CSE et détermination des établissements distincts : la perte de qualité d’établissement distinct suit la même procédure que celle relative à la détermination du nombre d’établissements et de leur périmètre telle que visée à l’article L.2313-2 et suivants du code du travail. Pour bien cerner cette règle énoncée par la chambre sociale de la Cour de cassation le 20 octobre 2020, l’IFDSP vous propose de faire le point sur la détermination des établissements distincts.
La détermination des établissement distincts pour la mise place du CSE
La mise en place du CSE se fait généralement au niveau de l’entreprise.

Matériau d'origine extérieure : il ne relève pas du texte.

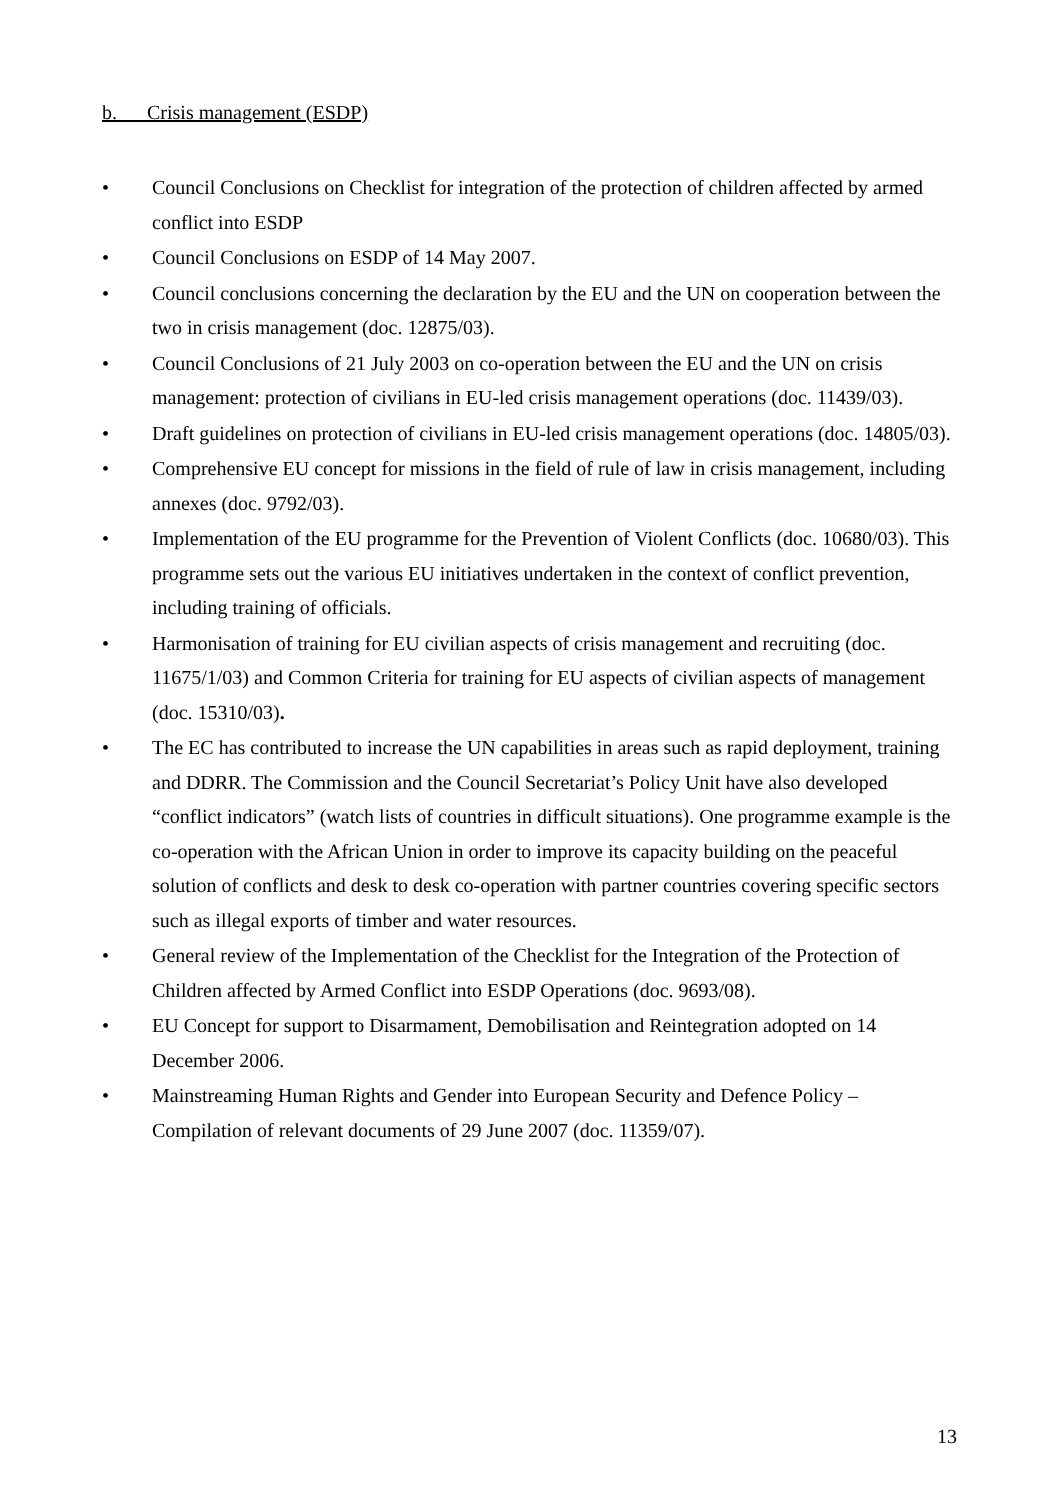b. Crisis management (ESDP)
• Council Conclusions on Checklist for integration of the protection of children affected by armed conflict into ESDP
• Council Conclusions on ESDP of 14 May 2007.
• Council conclusions concerning the declaration by the EU and the UN on cooperation between the two in crisis management (doc. 12875/03).
• Council Conclusions of 21 July 2003 on co-operation between the EU and the UN on crisis management: protection of civilians in EU-led crisis management operations (doc. 11439/03).
• Draft guidelines on protection of civilians in EU-led crisis management operations (doc. 14805/03).
• Comprehensive EU concept for missions in the field of rule of law in crisis management, including annexes (doc. 9792/03).
• Implementation of the EU programme for the Prevention of Violent Conflicts (doc. 10680/03). This programme sets out the various EU initiatives undertaken in the context of conflict prevention, including training of officials.
• Harmonisation of training for EU civilian aspects of crisis management and recruiting (doc. 11675/1/03) and Common Criteria for training for EU aspects of civilian aspects of management (doc. 15310/03).
• The EC has contributed to increase the UN capabilities in areas such as rapid deployment, training and DDRR. The Commission and the Council Secretariat’s Policy Unit have also developed “conflict indicators” (watch lists of countries in difficult situations). One programme example is the co-operation with the African Union in order to improve its capacity building on the peaceful solution of conflicts and desk to desk co-operation with partner countries covering specific sectors such as illegal exports of timber and water resources.
• General review of the Implementation of the Checklist for the Integration of the Protection of Children affected by Armed Conflict into ESDP Operations (doc. 9693/08).
• EU Concept for support to Disarmament, Demobilisation and Reintegration adopted on 14 December 2006.
• Mainstreaming Human Rights and Gender into European Security and Defence Policy – Compilation of relevant documents of 29 June 2007 (doc. 11359/07).
13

Toutefois, des CSE d’établissement et un CSE central sont constitués dans les entreprises d’au moins 50 salariés comportant au moins deux établissements distincts.
- Notion d’établissement distinct : la détermination de l’établissement distinct s’opère aux moyens de 2 critères : (Cass. soc. 09-06-2021 n° 19-23.153)
- Les responsables des établissements concernés doivent avoir effectivement une autonomie de décision suffisante en ce qui concerne la gestion du personnel et l'exécution du service ;
- La reconnaissance d'établissements distincts pour la mise en place des comités sociaux et économiques doit permettre l'exercice effectif des prérogatives de l'institution représentative du personnel
Une détermination par accord
La détermination du nombre d’établissements et de leur périmètre fait l’objet d’un accord collectif de travail (accord majoritaire 50% des suffrages ou 30% accompagné d’un référendum).
En l’absence de délégué syndical, cet accord peut être conclu avec le CSE à la majorité des membres élus titulaires.
Attention : il résulte des articles L.2313-2 et L 2313-4 du Code du travail que ce n’est que lorsque, à l’issue d’une tentative loyale de négociation, un accord collectif n’a pas pu être conclu que l’employeur peut fixer par décision unilatérale le nombre et le périmètre des établissements distincts. En l’absence de toute tentative de négociation de la part de l’employeur, sa décision unilatérale doit être annulée, sans que le Dreets ait à se prononcer sur le nombre et le périmètre des établissements distincts tant que des négociations n’auraient pas été préalablement engagées. Cass. soc. 17-4-2019 n° 18-22.948 PBRI
Une détermination par décision unilatérale
A défaut d’accord avec les organisations syndicales ou les élus du CSE, l’employeur peut fixer unilatéralement le nombre et le périmètre des établissements distincts.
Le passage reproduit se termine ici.